Потрескивали дрова в камине, да посверкивал темным боком стакан с коньяком.
— А разве вы не помогали губернатору на выборах? — спросил Денис.
— Помогал.
— А он?
— А он запретил моим рабочим идти демонстрацией в Чернореченск.
— Почему?
— Потому что благодарность — эта такая собачья болезнь, как сказал товарищ Сталин. У нас область шахтерская. Народ бедный и злой, голосует за губернатора. А я порчу общую картину. У меня рабочие сытые и деньги получают. А вообще-то господин губернатор намекнул, что готов мне помочь. Если завод будет платить не четыреста миллионов в бюджет области, а этак два миллиарда.

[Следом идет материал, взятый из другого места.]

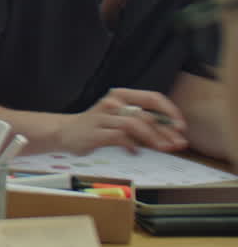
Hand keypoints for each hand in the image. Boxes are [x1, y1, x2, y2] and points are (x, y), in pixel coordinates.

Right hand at [55, 88, 187, 153]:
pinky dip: (131, 145)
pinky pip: (119, 137)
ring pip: (135, 124)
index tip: (181, 127)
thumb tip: (170, 136)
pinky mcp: (95, 132)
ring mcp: (103, 117)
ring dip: (153, 138)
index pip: (153, 98)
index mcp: (121, 95)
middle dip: (167, 131)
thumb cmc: (97, 126)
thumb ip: (141, 124)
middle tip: (179, 143)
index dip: (170, 112)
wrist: (64, 132)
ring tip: (164, 149)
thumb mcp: (119, 119)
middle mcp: (113, 103)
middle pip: (147, 115)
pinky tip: (135, 151)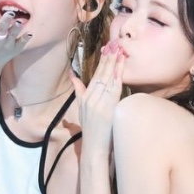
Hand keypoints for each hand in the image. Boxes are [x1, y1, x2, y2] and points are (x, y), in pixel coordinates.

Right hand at [69, 41, 124, 155]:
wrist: (94, 149)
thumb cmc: (91, 131)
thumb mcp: (82, 110)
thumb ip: (78, 91)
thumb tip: (72, 76)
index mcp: (85, 98)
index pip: (95, 75)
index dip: (102, 61)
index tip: (107, 49)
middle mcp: (91, 99)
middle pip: (101, 74)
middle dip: (108, 58)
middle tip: (114, 43)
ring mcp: (98, 104)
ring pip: (107, 80)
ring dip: (114, 65)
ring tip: (120, 51)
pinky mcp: (106, 110)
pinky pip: (113, 91)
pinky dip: (116, 78)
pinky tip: (120, 69)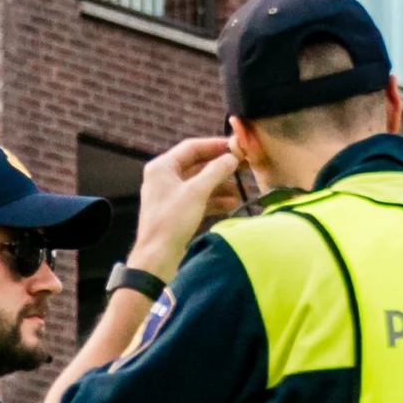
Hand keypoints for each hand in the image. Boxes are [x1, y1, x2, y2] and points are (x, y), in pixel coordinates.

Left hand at [133, 135, 244, 269]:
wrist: (157, 257)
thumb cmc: (171, 221)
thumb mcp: (196, 192)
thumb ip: (216, 171)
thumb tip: (232, 157)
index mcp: (162, 167)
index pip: (191, 147)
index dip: (215, 145)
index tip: (236, 146)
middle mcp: (164, 177)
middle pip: (198, 165)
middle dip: (222, 167)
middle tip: (245, 167)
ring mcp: (170, 195)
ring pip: (200, 183)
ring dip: (222, 185)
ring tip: (243, 189)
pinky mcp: (177, 211)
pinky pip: (199, 199)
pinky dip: (215, 200)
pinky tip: (233, 204)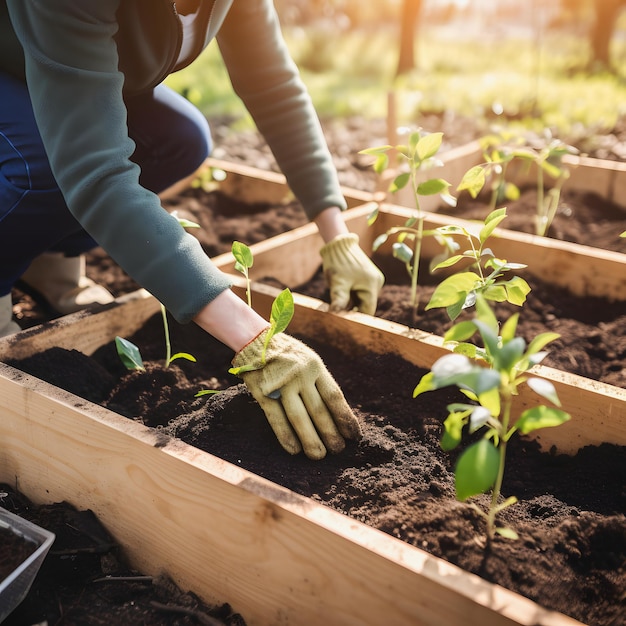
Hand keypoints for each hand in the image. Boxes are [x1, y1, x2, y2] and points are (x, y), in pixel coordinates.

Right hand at [231, 329, 361, 459]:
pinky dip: (285, 436)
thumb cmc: (287, 353)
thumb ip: (319, 381)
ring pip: (299, 417)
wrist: (254, 339)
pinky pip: (276, 418)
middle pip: (319, 410)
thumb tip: (336, 412)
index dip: (345, 418)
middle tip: (338, 451)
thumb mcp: (308, 360)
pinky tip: (294, 449)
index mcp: (315, 366)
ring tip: (318, 456)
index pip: (334, 396)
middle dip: (330, 433)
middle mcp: (301, 375)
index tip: (354, 436)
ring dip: (310, 440)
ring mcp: (281, 384)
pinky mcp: (263, 392)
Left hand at [320, 233, 383, 314]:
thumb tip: (336, 315)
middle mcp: (376, 283)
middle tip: (338, 315)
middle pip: (365, 305)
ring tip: (337, 304)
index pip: (368, 310)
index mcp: (372, 285)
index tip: (345, 324)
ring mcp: (373, 280)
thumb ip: (339, 300)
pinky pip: (361, 293)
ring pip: (362, 300)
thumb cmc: (338, 262)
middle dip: (352, 311)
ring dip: (351, 304)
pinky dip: (352, 297)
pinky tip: (342, 296)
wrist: (339, 244)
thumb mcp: (338, 283)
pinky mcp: (367, 278)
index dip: (357, 318)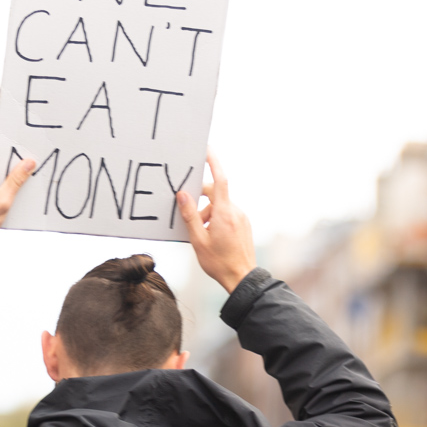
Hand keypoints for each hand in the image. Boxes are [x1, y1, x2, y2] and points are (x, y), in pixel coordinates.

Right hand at [176, 153, 256, 291]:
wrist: (242, 278)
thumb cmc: (219, 262)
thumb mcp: (198, 240)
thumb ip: (190, 215)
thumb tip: (182, 194)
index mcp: (224, 213)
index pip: (219, 180)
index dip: (213, 162)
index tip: (207, 149)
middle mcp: (235, 212)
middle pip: (215, 194)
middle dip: (201, 201)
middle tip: (191, 219)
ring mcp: (241, 218)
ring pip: (220, 207)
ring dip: (208, 215)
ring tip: (202, 236)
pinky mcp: (243, 225)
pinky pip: (227, 215)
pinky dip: (216, 220)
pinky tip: (212, 238)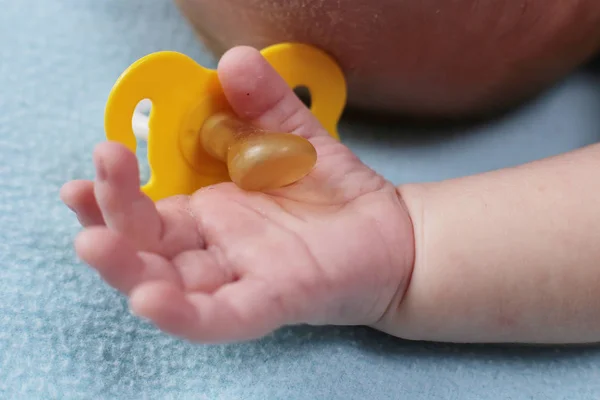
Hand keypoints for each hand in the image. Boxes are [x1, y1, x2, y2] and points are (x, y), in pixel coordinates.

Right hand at [60, 46, 414, 342]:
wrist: (394, 232)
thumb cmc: (337, 193)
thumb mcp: (295, 135)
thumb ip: (265, 101)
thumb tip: (231, 60)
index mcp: (212, 213)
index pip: (149, 209)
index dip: (114, 191)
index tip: (97, 157)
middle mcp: (216, 249)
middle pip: (146, 247)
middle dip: (110, 219)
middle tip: (82, 190)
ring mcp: (241, 277)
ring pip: (171, 286)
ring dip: (127, 271)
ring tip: (94, 245)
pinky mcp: (274, 301)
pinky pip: (222, 316)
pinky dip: (185, 314)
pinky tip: (150, 300)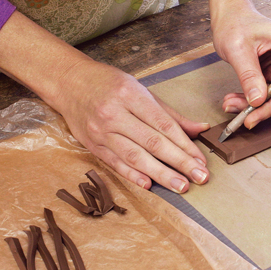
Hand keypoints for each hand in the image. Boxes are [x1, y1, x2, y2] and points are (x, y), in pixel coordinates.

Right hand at [0, 12, 209, 193]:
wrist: (70, 83)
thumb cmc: (110, 84)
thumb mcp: (142, 90)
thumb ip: (171, 114)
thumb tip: (200, 129)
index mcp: (131, 95)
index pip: (164, 125)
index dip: (185, 145)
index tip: (201, 161)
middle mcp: (115, 114)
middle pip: (153, 143)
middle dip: (179, 162)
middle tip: (199, 178)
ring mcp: (102, 131)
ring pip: (135, 156)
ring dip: (160, 174)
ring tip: (180, 186)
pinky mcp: (93, 145)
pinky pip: (115, 163)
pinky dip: (132, 175)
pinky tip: (149, 185)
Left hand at [212, 8, 270, 128]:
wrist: (227, 20)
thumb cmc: (237, 23)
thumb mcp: (239, 47)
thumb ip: (249, 73)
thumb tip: (257, 100)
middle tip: (252, 115)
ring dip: (258, 108)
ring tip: (234, 107)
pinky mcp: (270, 80)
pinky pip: (265, 98)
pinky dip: (249, 104)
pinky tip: (234, 102)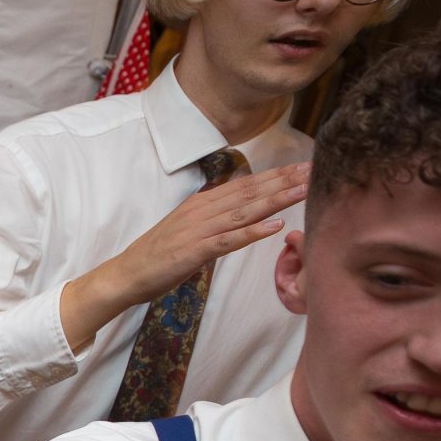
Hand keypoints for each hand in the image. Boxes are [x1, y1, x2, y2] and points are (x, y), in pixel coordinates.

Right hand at [95, 161, 308, 312]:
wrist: (126, 273)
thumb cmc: (158, 254)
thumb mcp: (189, 228)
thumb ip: (214, 218)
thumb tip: (239, 211)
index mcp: (203, 203)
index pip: (246, 184)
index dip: (277, 175)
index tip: (304, 166)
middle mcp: (203, 211)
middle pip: (250, 192)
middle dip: (284, 180)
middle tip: (315, 169)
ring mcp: (199, 230)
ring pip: (244, 211)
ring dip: (276, 200)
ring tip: (304, 190)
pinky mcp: (194, 252)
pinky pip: (228, 241)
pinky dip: (252, 233)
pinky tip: (274, 227)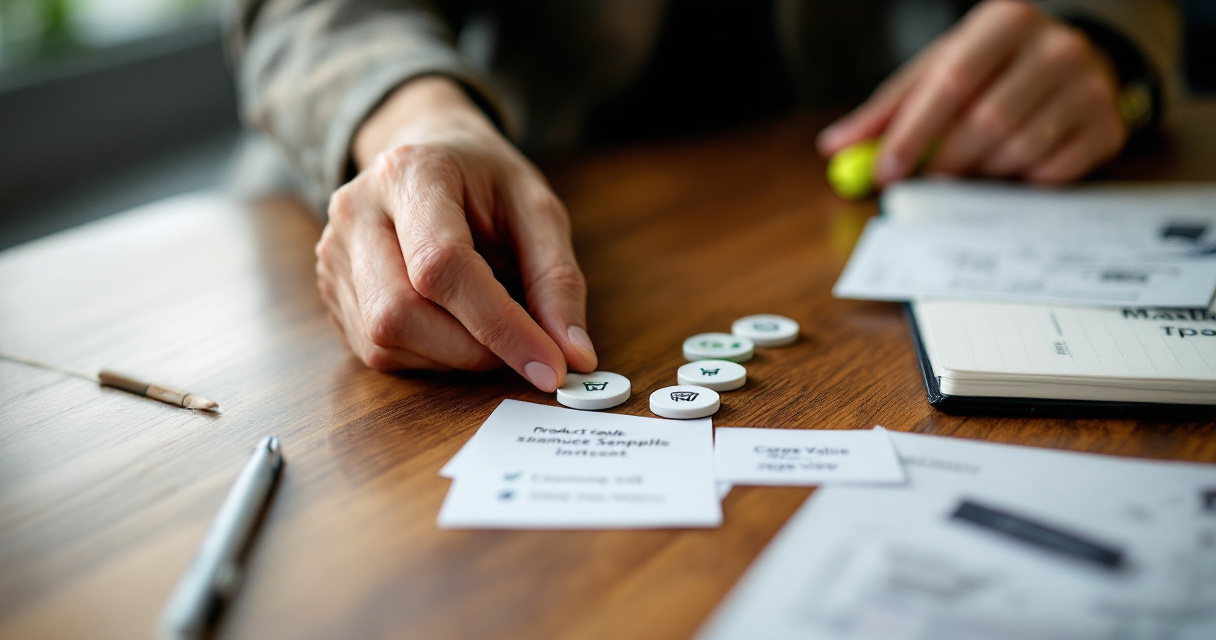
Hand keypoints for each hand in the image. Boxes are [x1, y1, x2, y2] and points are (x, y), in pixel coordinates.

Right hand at [316, 76, 597, 390]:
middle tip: (526, 347)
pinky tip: (455, 326)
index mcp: (410, 174)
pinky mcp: (331, 291)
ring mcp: (334, 254)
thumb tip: (573, 355)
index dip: (500, 327)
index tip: (552, 367)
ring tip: (489, 324)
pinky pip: (376, 350)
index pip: (442, 266)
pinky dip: (430, 355)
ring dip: (454, 356)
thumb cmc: (484, 181)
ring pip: (384, 340)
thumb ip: (557, 278)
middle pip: (400, 312)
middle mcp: (356, 212)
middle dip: (475, 349)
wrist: (428, 154)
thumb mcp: (536, 209)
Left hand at [818, 0, 1126, 184]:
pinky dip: (1019, 181)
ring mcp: (1089, 85)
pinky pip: (1050, 174)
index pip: (952, 81)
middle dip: (945, 160)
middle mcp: (1055, 46)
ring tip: (970, 165)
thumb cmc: (991, 68)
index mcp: (1006, 20)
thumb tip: (835, 146)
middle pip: (985, 121)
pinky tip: (1011, 165)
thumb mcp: (938, 71)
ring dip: (981, 172)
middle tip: (924, 180)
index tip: (886, 171)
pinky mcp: (1107, 125)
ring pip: (1017, 151)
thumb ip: (887, 109)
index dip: (914, 131)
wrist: (1073, 62)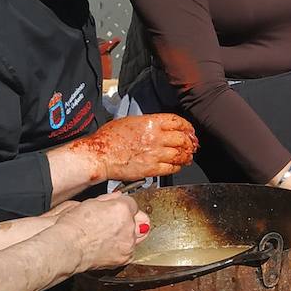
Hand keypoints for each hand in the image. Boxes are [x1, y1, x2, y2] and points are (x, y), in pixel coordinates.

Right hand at [53, 193, 151, 271]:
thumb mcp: (90, 203)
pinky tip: (109, 246)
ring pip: (138, 235)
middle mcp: (129, 225)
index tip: (116, 210)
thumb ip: (109, 199)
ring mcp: (128, 242)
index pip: (132, 204)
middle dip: (132, 219)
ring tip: (110, 236)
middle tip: (116, 222)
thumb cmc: (73, 226)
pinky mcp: (125, 257)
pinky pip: (130, 250)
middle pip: (140, 219)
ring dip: (129, 234)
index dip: (123, 207)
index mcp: (122, 208)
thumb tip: (118, 197)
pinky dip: (123, 248)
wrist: (67, 248)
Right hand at [69, 114, 198, 183]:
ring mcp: (154, 154)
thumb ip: (148, 123)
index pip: (177, 122)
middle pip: (183, 139)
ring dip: (186, 156)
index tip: (189, 131)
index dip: (187, 127)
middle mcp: (155, 137)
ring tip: (187, 157)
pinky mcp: (151, 169)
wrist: (99, 154)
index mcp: (151, 122)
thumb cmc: (108, 137)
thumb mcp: (130, 121)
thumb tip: (159, 126)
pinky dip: (177, 167)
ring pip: (180, 154)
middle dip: (190, 143)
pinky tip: (177, 166)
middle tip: (192, 145)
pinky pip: (171, 168)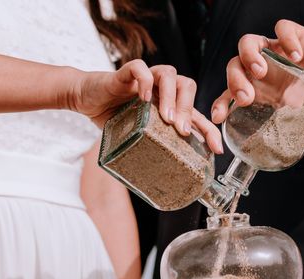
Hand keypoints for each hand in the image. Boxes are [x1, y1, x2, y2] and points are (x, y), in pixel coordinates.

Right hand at [69, 60, 222, 153]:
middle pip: (188, 87)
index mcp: (170, 105)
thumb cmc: (115, 117)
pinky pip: (140, 68)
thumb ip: (150, 149)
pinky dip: (145, 80)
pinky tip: (143, 97)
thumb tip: (157, 185)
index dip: (210, 131)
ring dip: (171, 97)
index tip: (216, 150)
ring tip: (167, 117)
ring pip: (169, 74)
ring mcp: (147, 78)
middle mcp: (162, 89)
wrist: (88, 99)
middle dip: (189, 110)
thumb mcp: (138, 136)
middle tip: (182, 131)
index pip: (197, 115)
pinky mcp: (127, 72)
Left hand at [212, 20, 303, 151]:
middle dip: (234, 82)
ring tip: (261, 71)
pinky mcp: (295, 37)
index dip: (221, 105)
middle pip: (234, 68)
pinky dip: (286, 39)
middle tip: (246, 98)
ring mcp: (276, 51)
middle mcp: (262, 70)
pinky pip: (283, 29)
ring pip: (248, 43)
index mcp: (259, 92)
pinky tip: (296, 56)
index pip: (230, 95)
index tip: (219, 118)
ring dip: (249, 56)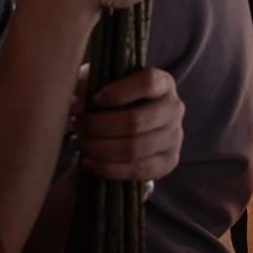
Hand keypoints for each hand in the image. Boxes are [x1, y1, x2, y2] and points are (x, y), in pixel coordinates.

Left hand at [73, 67, 183, 182]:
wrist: (132, 125)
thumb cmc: (115, 98)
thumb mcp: (101, 83)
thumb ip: (87, 86)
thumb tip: (77, 107)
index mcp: (163, 83)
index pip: (148, 83)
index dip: (118, 92)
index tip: (94, 99)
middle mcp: (174, 109)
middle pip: (135, 121)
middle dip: (98, 126)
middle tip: (78, 126)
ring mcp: (175, 137)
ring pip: (134, 149)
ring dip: (100, 149)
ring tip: (80, 143)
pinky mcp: (169, 161)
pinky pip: (138, 170)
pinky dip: (109, 168)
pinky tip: (90, 161)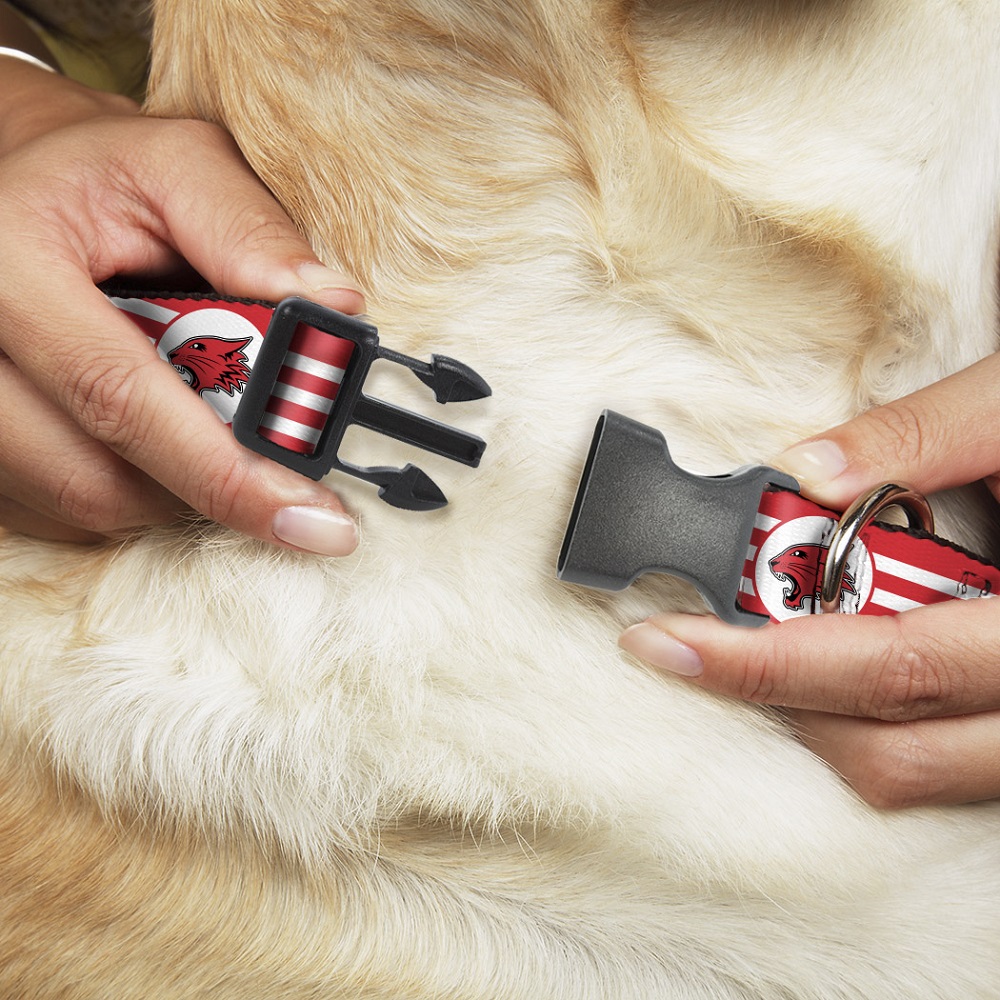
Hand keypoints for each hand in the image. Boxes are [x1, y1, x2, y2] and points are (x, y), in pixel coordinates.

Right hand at [0, 61, 364, 553]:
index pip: (121, 397)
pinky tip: (160, 441)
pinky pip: (61, 511)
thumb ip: (250, 230)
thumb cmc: (100, 175)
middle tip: (285, 477)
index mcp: (8, 265)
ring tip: (213, 430)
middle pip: (96, 478)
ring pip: (83, 504)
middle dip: (209, 488)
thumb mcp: (176, 166)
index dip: (226, 473)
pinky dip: (133, 491)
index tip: (314, 520)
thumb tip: (333, 307)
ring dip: (173, 489)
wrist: (16, 189)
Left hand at [620, 352, 999, 807]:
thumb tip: (806, 469)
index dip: (765, 662)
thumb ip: (924, 435)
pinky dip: (875, 721)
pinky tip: (838, 658)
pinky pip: (948, 763)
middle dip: (773, 695)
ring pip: (919, 771)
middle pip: (893, 746)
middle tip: (693, 642)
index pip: (890, 666)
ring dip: (820, 715)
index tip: (669, 641)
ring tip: (760, 645)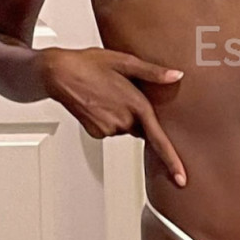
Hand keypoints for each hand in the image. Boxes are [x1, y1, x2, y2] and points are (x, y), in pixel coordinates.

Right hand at [40, 47, 187, 185]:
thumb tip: (176, 75)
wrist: (58, 73)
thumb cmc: (90, 64)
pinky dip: (109, 118)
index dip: (172, 160)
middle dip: (139, 116)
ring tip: (108, 94)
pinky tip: (99, 102)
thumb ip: (153, 72)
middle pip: (142, 128)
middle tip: (124, 93)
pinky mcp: (95, 132)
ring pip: (125, 127)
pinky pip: (111, 129)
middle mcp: (123, 121)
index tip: (181, 178)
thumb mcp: (125, 61)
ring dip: (122, 114)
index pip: (158, 140)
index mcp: (136, 105)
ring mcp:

— И вам двух миллиардов стало жалко.
— У меня их нет.
Директор обмакнул губы в коньяк, поморщился и поставил стакан обратно.
— Вы должны были сами догадаться, — проговорил Черяга, — после того, как вместе с пикетом убили моего брата. Неужели вам не показалось подозрительными, что убили того самого человека, который обещал вам компромат? Ведь его могли убрать, только если Премьер с Негативом были в сговоре….
— За кого ты меня принимаешь? — осклабился директор, — я ничего не говорил Премьеру о компромате. Так что твоего брата убили действительно случайно.
Денис покачал головой.
— Нет. Видел девушку, с которой я приехал? Это невеста брата. Беременная.
— Да? А мне показалось — блядь…
— В общем-то да. Негатив отдал ее брату.
Извольский подумал:
— И решил забрать обратно?
— Да. И послал его под пули. Им нужно было, чтобы во время первого налета подстрелили не только шахтеров, понимаешь? Чтобы жертвой оказался кто-то из чернореченской братвы. Чтобы можно было начать тебе дергать нервы, морочить голову и таскать на разборки. Ну, а мой брат идеально для этого подходил. Негатив грохнул парня, к которому ревновал, а выкуп с тебя стребовал… Так бы он Вадика, может, и не тронул, а то пополз бы слушок, что Негатив собственных ребят мочит, и из-за чего? Из-за им же отданной бабы?
Денис помолчал, потом добавил:
— А ведь Вадик как чувствовал, что пора уносить ноги. Если бы ничего не чувствовал — не полез бы в эту историю с документами. Правда, его Ольга накручивала. Тоже, наверное, понимала, что Негатив и сам ее, порченую, замуж не возьмет, и пацану своему не даст…
— То-то она мне глазки строила, — вполголоса пробормотал Извольский.
Они опять помолчали, и Черяга спросил:
— А где Калягин?
— Домой уехал.
— И ты его отпустил?
— А почему нет?
— А он на тебя не настучит Премьеру, а? Ведь он понимает, что если Премьер с Негативом объединятся, его «федерации» вообще не жить. Сотрут в один момент, как Содом и Гоморру. Исчезнет, так сказать, с политической карты.
— Они ненадолго объединятся, — сказал Извольский. Губы его тронула слабая и нехорошая улыбка. — Двум стволам тесно в одной кобуре. Они объединились, чтобы захапать кусок завода. Потом они начнут его делить, и пойдет веселье.
— И ты дожидаешься этого момента?
Извольский пожал плечами. Улыбка его стала чуть шире, и чем дольше улыбался Извольский, тем меньше она нравилась Черяге. Наверное, Извольский был прав. Наверное, он был производственником, в отличие от бандитов, банкиров и чиновников. И все-таки улыбка его в этот момент напоминала улыбку маньяка.